Los viajes del agua

Tatiana Acevedo Guerrero
21 de enero de 2018 - 02:39 a. m.

En un artículo de 1988, titulado “Notas sobre la dificultad de estudiar el Estado”, Philip Abrams sostiene que el análisis político generalmente da por sentado el Estado. Destaca el hecho de que muchos estudios reproducen el “mito” del Estado al asumir la existencia de un objeto o cosa llamado Estado, que es consistente, independiente y lo abarca todo. Abrams argumenta que, al darlo por sentado, contribuimos a su legitimación. Lo que se legitima es el ejercicio del poder y la dominación logrados por agencias estatales específicas a través de procesos históricos particulares.
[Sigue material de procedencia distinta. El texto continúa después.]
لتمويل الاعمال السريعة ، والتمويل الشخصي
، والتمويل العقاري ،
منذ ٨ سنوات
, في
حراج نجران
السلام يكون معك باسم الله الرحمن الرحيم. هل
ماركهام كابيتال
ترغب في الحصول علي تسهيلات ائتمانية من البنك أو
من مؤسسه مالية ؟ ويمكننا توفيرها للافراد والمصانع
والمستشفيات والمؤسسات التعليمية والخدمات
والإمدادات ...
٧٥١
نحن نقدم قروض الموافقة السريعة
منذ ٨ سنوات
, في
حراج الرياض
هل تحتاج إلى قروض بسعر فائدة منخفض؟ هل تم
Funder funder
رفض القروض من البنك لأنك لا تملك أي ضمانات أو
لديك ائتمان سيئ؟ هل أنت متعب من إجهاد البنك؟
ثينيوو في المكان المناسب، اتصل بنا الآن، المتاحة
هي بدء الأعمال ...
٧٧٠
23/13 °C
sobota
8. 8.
Por supuesto, nos dice, lo que se legitima es poder real con efectos precisos y (a veces) devastadores. Los ejércitos y las cárceles, las agencias de seguridad y los servicios de policía, así como todo el proceso de extracción fiscal.

Al estudiar el Estado colombiano a través del agua, es posible, tal vez, desmitificarlo, tal y como nos sugiere Abrams. Siguiendo los distintos flujos de agua en ciudades como Barrancabermeja, Barranquilla o Honda, desde el río Magdalena hasta los acueductos, desde los charquitos de lluvia hasta las inundaciones, desde los alcantarillados que cruzan las calles hasta volver al río, logramos desentrañar el conjunto incoherente y diversificado de prácticas y representaciones que componen el Estado. Así, en lugar de la cohesión estatal, podemos documentar los diferentes espacios de estadidad en la ciudad y el campo, algunos en los que la inversión en infraestructura y mantenimiento es palpable y otros como los barrios subnormales del suroeste de Barranquilla o los asentamientos informales en Barrancabermeja, en los que las agencias y regulaciones públicas contribuyen la producción diaria de marginalidad.
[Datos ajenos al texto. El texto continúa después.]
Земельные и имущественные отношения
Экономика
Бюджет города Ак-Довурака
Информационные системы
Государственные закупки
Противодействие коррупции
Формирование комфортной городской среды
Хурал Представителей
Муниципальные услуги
Al seguir el agua por todo el país, también es posible identificar las diferentes experiencias del Estado. Por un lado, poner de relieve las respuestas de los gobiernos y poblaciones locales frente a las políticas de descentralización de los ochenta, que a su vez promovieron la participación del sector privado en la provisión de servicios de agua y alcantarillado. Estas respuestas incluyeron, por ejemplo, el surgimiento de nuevas fuerzas y movimientos sociales que resistieron la comercialización y la mercantilización del agua en contextos urbanos y rurales (en distritos de riego). Por otro lado, se aprende sobre el agua al investigar las diferentes expectativas y procesos desencadenados por la Ley 142 de 1994. Al tiempo que promovió la participación del sector privado en la prestación de servicios públicos, lo que en ciudades como Santa Marta y Barranquilla significó la venta de las empresas públicas a compañías españolas, esta ley creó la Superintendencia de Servicios Públicos, que se convertiría en una fuente de recursos públicos para que distintas comunidades desafiaran el poder de estas mismas compañías.

Finalmente, es a través de estas historias del agua que las experiencias de violencia estatal pueden hacerse visibles. Las experiencias de aquellos que fueron desplazados en el contexto de la guerra y volvieron para ver cómo plantaciones de palma africana se habían chupado las fuentes de agua fresca que antes irrigaban sus tierras. Las de los que pierden diariamente las fuentes de agua subterráneas, cuyos títulos de propiedad son otorgados silenciosamente a mineras e ingenios azucareros. Las de comunidades que tras el desplazamiento forzado llegaron a Buenaventura, a Cúcuta o Soledad para construir una casa, para las que los viajes del rebusque y el endeudamiento económico caracterizan la vida una parte de la cotidianidad. Muchos de ellos enfrentan el temor de ser procesados penalmente por fraude si se conectan informalmente al servicio de acueducto.